▸ QUOTED TEXT

The random rantings of a concerned programmer.

fsking diskless

December 09th, 2007 | Category: Random

LOL.

So I spent today redoing the diskless stuff from scratch (using my other post as a reference), and wow, there’s a lot of shit that went wrong. I’ve been going through that post and trying to fix all the errors that I found (no idea where they came from?), but it’s quite interesting.

I’ve been banging my head against the wall for the past 4 hours because the damn thing would load PXE fine, then start loading the kernel and just freeze. Turns out I was an idiot and forgot to do a make distribution and it didn’t have a HINTS to use (I think) and just broke. Or something.

Anyway, I got it working with 7.0-BETA4 now, which is nice. I think I’m going to go back sometime and re-do everything again just to make sure I’ve got all the kinks worked out. I’m at the “fight with fstab” stage; fstab isn’t being read in at an early enough point for my tastes, and the memory-mounted filesystems aren’t layered over the read-only NFS mount early enough to get some of the more important things done.

Which is booooo.

No comments

NFS makes my setup cry :(

December 03rd, 2007 | Category: Random

So I’ve had a single diskless node running with a NFS-mounted filesystem, and I have to say, I’m a bit disappointed so far. The network hardware I’m using is bottlenecked to 10Mb/s at the hub (blah etc I know), so there are throughput issues in addition to the latency issues inherent in any non-local storage media.

▸ TASK OBJECTIVE
Quote the passage of the diskless-booting blog post starting at "fsking diskless" and ending at "it’s quite interesting.".

▸ PROVIDED RECORDS
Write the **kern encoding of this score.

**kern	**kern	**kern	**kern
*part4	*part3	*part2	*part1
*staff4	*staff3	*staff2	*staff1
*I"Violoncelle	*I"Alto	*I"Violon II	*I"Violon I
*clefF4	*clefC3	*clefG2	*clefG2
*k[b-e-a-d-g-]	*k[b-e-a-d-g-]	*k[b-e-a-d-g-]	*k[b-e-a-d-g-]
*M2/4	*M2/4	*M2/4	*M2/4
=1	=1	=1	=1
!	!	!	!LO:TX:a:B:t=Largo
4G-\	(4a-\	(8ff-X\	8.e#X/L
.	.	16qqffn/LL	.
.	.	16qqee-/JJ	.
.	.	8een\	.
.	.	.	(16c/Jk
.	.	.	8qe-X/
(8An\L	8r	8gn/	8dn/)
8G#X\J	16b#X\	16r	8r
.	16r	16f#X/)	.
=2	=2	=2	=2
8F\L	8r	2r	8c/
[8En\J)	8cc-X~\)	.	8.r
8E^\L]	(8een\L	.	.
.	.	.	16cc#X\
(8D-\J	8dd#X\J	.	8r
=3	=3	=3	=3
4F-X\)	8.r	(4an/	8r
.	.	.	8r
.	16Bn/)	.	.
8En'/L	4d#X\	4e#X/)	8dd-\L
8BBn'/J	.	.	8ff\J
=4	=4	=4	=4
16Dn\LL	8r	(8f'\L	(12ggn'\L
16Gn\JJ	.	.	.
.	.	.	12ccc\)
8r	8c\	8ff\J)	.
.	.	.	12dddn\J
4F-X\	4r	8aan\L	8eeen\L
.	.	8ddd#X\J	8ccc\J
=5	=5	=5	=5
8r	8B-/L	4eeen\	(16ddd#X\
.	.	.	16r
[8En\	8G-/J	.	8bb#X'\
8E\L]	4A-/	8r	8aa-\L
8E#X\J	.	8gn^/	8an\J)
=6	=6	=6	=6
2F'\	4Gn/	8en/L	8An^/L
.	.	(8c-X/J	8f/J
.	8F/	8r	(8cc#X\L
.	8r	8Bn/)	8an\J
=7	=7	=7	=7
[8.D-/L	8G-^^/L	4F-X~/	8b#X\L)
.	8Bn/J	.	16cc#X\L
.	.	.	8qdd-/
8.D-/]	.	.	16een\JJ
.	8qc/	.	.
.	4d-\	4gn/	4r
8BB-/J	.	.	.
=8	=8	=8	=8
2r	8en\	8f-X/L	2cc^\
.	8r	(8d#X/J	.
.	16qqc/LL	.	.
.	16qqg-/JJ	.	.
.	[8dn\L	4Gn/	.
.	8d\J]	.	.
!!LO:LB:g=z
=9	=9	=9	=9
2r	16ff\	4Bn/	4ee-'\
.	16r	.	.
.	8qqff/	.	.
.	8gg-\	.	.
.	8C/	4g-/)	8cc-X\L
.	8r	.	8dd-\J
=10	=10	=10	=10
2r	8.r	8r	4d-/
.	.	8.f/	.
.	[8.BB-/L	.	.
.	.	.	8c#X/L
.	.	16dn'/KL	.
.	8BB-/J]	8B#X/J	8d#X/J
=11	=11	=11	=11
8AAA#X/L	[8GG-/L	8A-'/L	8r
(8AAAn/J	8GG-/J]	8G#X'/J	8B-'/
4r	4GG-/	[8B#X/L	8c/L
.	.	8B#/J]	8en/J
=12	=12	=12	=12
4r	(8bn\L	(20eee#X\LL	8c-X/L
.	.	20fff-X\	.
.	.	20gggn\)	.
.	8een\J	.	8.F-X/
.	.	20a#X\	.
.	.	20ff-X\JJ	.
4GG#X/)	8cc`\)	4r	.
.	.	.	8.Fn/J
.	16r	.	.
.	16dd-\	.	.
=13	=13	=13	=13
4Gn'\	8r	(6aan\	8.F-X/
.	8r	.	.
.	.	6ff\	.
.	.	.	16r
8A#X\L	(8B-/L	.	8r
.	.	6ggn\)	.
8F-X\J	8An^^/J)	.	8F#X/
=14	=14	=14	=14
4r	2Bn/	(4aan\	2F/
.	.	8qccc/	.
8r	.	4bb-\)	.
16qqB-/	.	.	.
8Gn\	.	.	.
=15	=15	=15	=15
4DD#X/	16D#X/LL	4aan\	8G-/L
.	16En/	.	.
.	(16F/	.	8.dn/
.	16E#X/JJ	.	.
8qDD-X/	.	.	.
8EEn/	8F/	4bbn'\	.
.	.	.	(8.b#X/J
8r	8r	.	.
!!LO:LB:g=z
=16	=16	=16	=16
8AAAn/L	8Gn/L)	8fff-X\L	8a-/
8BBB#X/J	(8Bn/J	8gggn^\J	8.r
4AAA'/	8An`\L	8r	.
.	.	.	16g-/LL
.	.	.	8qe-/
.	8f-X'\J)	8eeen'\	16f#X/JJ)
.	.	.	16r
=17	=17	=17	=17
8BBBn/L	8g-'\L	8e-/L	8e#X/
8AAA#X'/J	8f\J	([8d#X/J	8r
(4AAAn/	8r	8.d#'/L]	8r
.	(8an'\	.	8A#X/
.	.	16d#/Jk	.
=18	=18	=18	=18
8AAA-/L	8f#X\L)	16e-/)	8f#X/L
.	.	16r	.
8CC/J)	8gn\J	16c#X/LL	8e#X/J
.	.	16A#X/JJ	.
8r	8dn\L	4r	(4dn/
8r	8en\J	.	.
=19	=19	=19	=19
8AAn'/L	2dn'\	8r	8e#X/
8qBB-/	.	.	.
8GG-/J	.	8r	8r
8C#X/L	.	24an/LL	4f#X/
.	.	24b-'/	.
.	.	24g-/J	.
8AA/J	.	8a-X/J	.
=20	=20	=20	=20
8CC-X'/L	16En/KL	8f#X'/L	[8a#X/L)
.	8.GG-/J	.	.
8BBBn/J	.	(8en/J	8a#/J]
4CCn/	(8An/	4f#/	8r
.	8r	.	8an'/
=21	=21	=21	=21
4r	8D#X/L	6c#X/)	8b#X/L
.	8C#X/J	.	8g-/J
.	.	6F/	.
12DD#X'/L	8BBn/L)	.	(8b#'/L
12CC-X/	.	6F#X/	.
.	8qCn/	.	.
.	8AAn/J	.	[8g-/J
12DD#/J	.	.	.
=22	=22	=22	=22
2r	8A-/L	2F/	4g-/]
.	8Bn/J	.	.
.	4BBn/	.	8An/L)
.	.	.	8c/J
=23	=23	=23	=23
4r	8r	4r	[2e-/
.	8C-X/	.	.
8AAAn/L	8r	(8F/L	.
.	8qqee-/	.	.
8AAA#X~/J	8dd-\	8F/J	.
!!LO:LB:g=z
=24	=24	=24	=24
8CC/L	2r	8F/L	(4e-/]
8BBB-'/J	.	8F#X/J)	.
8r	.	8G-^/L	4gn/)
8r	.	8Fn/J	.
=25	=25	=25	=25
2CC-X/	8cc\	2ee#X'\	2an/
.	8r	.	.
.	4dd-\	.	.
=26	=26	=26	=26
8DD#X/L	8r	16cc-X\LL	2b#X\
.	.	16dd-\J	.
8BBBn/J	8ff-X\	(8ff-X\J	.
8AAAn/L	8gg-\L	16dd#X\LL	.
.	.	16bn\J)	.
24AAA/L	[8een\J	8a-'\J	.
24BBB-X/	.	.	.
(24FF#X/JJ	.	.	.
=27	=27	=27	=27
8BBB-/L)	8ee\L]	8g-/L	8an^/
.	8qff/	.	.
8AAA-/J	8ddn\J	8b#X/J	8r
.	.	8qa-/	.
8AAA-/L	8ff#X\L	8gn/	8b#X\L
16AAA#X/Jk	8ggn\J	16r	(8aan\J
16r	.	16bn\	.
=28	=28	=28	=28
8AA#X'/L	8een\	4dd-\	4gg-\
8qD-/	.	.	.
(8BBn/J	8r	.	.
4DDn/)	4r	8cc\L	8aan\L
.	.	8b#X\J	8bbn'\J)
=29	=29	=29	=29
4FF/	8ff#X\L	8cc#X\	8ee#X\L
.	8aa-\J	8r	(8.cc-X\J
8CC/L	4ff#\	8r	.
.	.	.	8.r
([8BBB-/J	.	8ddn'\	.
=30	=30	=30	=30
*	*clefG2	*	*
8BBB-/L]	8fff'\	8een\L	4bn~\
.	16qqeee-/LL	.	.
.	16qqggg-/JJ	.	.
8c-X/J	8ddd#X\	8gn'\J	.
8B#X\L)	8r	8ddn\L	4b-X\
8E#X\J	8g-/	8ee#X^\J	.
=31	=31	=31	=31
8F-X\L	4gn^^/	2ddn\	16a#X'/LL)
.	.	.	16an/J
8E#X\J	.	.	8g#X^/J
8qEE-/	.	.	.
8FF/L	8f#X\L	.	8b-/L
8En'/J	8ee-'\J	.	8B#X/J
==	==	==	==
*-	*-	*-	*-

▸ WRITTEN RESPONSE
fsking diskless

December 09th, 2007 | Category: Random

LOL.

So I spent today redoing the diskless stuff from scratch (using my other post as a reference), and wow, there’s a lot of shit that went wrong. I’ve been going through that post and trying to fix all the errors that I found (no idea where they came from?), but it’s quite interesting.